Back in April, I chided the New York Times’ Thomas Friedman for having two bad habits: (1) writing columns complaining that President Obama had failed to take a certain action, apparently unaware that the president has already taken that action, and (2) writing columns calling for a third party that would push the two major parties to be more responsible.
He’s made the first mistake more than a few times; and the same goes for the second.
This week, in a curious twist, Friedman combined both bad habits — he wishes a third party could have forced Obama into supporting an agenda Obama already supports.
[T]here will be no third-party candidate, so the only hope is getting Obama to raise his game. […]

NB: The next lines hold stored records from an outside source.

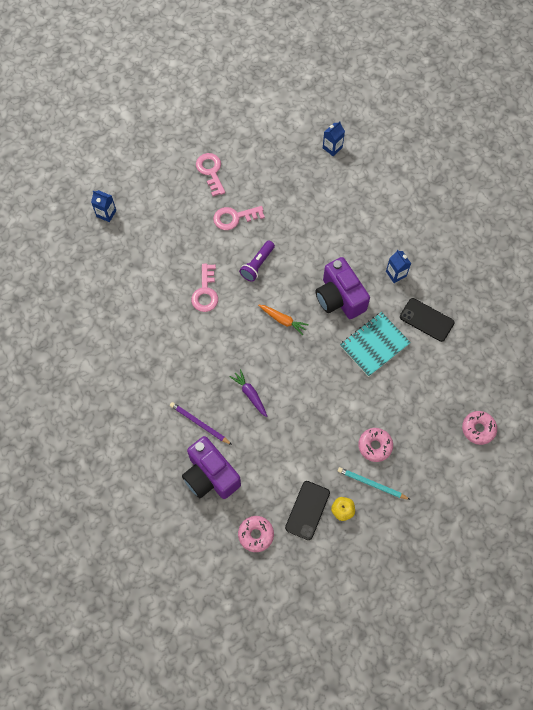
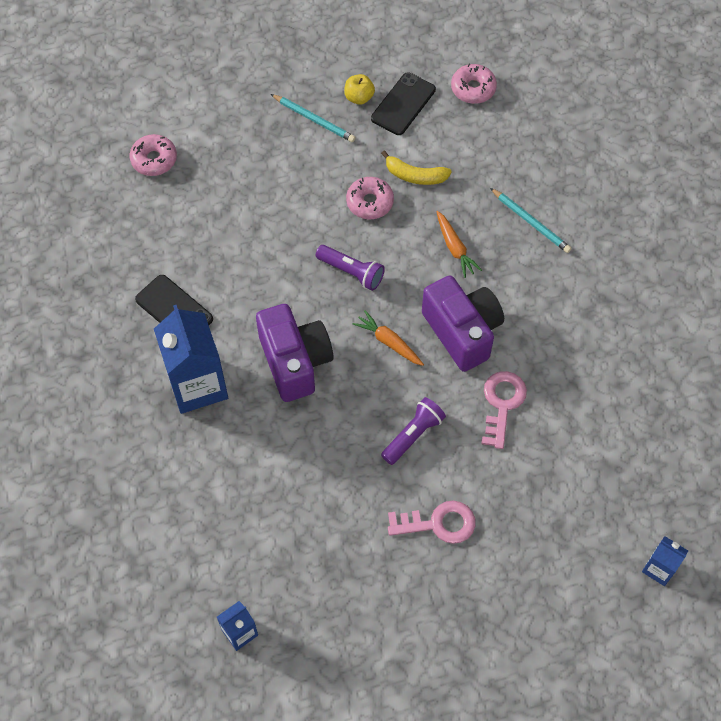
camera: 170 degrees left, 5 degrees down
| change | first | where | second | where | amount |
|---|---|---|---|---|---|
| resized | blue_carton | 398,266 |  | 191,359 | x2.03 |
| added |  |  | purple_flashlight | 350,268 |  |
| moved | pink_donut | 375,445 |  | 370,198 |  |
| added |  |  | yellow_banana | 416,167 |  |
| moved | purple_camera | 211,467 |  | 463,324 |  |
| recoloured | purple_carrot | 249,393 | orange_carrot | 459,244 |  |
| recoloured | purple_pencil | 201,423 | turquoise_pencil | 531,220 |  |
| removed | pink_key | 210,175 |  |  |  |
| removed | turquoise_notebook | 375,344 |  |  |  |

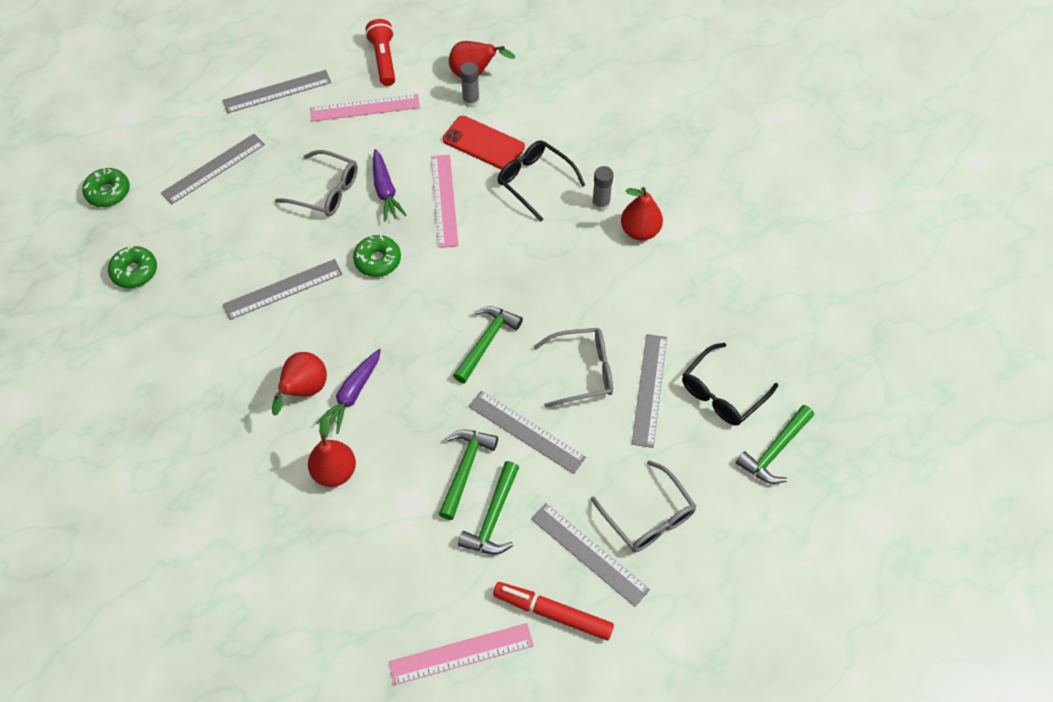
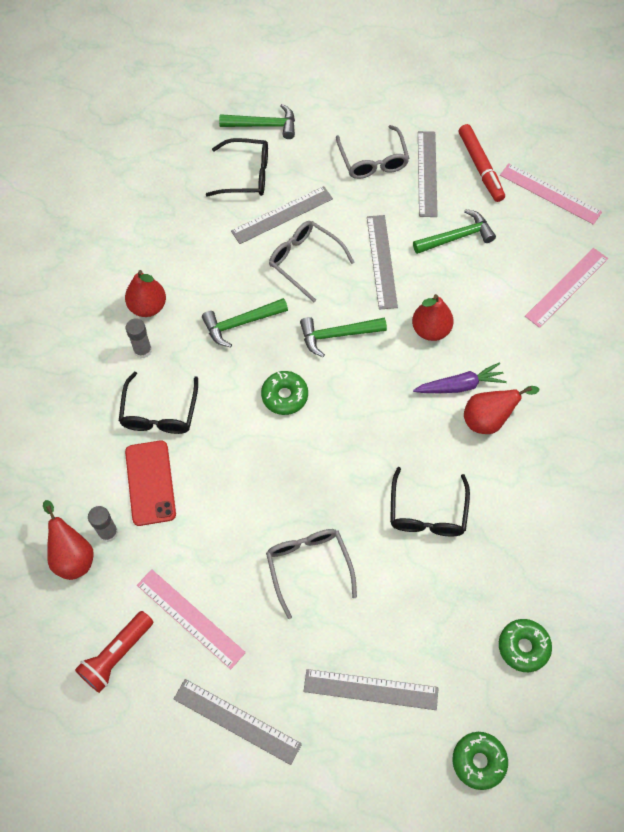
camera: 130 degrees left, 5 degrees up
| change | first | where | second | where | amount |
|---|---|---|---|---|---|
| moved | green_hammer | 468,475 |  | 245,322 |  |
| moved | green_donut | 377,256 |  | 284,393 |  |
| turned | grey_glasses | 643,506 |  | 372,152 | 150 degrees clockwise |
| replaced | grey_ruler | 282,289 | black_glasses | 430,501 |  |
| moved | red_pear | 332,451 |  | 433,317 |  |
| moved | pink_ruler | 444,201 |  | 566,288 |  |
| removed | purple_carrot | 390,185 |  |  |  |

What the president should have done is follow the advice of the Princeton University economist and former Fed Vice Chairman Alan Blinder, namely lay out a specific “three-step rehab program for our nation’s fiscal policy.” Call it the Obama Plan; it should combine a near-term stimulus on job-creating infrastructure, a phase-in, as the economy improves, of “something that resembles the 10-year Simpson-Bowles deficit-reduction plan — which would pay for the stimulus 15-20 times over” and a specific plan to “bend the health care cost-curve downward.”
My beef is not with Friedman’s goals, per se. I consider much of the Simpson-Bowles plan to be off-base, but putting aside the specifics and considering the larger context, an approach that combines short-term growth and long-term deficit reduction sounds quite sensible. What Friedman wants, in a general sense, is what I want.